Daha önce size gönderdiğim doğa ve fotoğraflarla ilgili Yılmaz Kilim arkadaşın, bununla ilgili bana iki tane mektup gönderdi. İlk mektubun cevabını kendisine yazdım. İkinci geldi. Onun da cevabını yazdım. Fakat uzun zaman oldu, cevap gelmedi. Mektubumun ulaşıp ulaşmadığını merak ettim. İlk gönderdiği mektup ile birlikte dört fotoğraf göndermiş. Duygu ve düşüncelerime yakın bir fotoğrafla ilgili düşüncelerimi yazmamı istemiş. Bunun üzerine doğanın güzelliği ile ilgili seçim yapmanın çok zor olduğunu seçim hakkını ona bıraktığımı yazdım.

(…)

Nasıl ki bir toplumun gelişmişlik düzeyi kadına verdiği değerle ölçülüyorsa, uygarlığın gelişmişlik düzeyi de barındığı yollarla ölçülüyor.
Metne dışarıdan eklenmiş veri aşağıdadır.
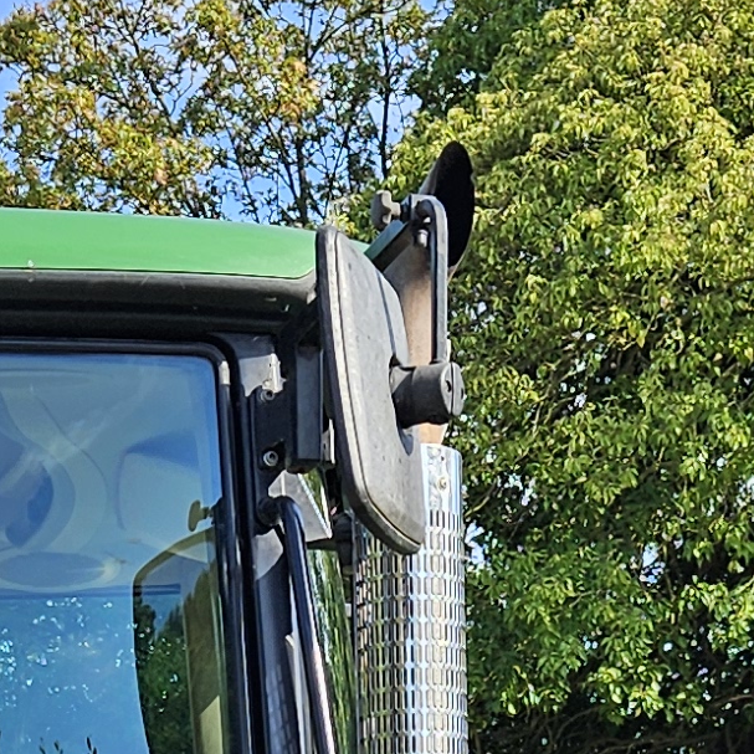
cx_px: 390
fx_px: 3302
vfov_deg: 12.0
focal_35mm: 134
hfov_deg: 13.0
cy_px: 1328
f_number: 1.8
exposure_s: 1/522
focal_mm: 5.4
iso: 25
Kuşkusuz yollar hayatları konfore eder, onları birbirine bağlar, yabancılaşmayı engelleyici etkileri vardır. Lakin asfalt çizgilere hapsedildi. Kanunlar hayatlara sınır çekti. Yollar da izne tabi tutuldu. Üstünde olduğunuz yolla bunlara kırmızı kart çıkartmışsınız. “yollar değil, kadınlar ölçüdür” diyorsanız, bakın bana. Ben kadınlardan aldığım güçle yürüyorum. “Yol ne kadar engebeli olursa olsun siz de bir destekle varabilirsiniz.” demek istiyor gibisiniz. Haklısınız. Yoldaki göletler, çamurlar, taşlar alıkoyamamış sizi amaçtan. Yolda alternatif yollar keşfetmişsiniz. Yolda kalmayın. Bu ağaç yalnız ne kadar ihtişamlı olsanız da yürüyün. Yürüyün ki, ufukta gökyüzü ile birleşip ormana, nehirlere kavuşasınız. Yılmayın, inançla yürüyün, koşun şayet benim gibi ruhu geniş insanız. Çünkü düşlediğimiz yaşam uzak değil.
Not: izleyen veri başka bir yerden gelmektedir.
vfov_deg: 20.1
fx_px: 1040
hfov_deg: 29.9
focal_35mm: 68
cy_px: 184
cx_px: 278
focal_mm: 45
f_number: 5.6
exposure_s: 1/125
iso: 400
Evet yoldaşlarım, ben yolumu seçtim yolla bütünleşen yoldaşlar için.

Sevgili Adil Hoca,

Bir kez daha selam ve saygılarımı gönderiyorum. Ülkemize barış, özgürlük ve huzur gelmesini diliyorum. Ayriyeten sevgili yeğenim Öykü’ye de selam ve sevgilerimi gönderiyorum.  İlerde sevgili Öykü için güzel bir tablo yapmaya çalışacağım.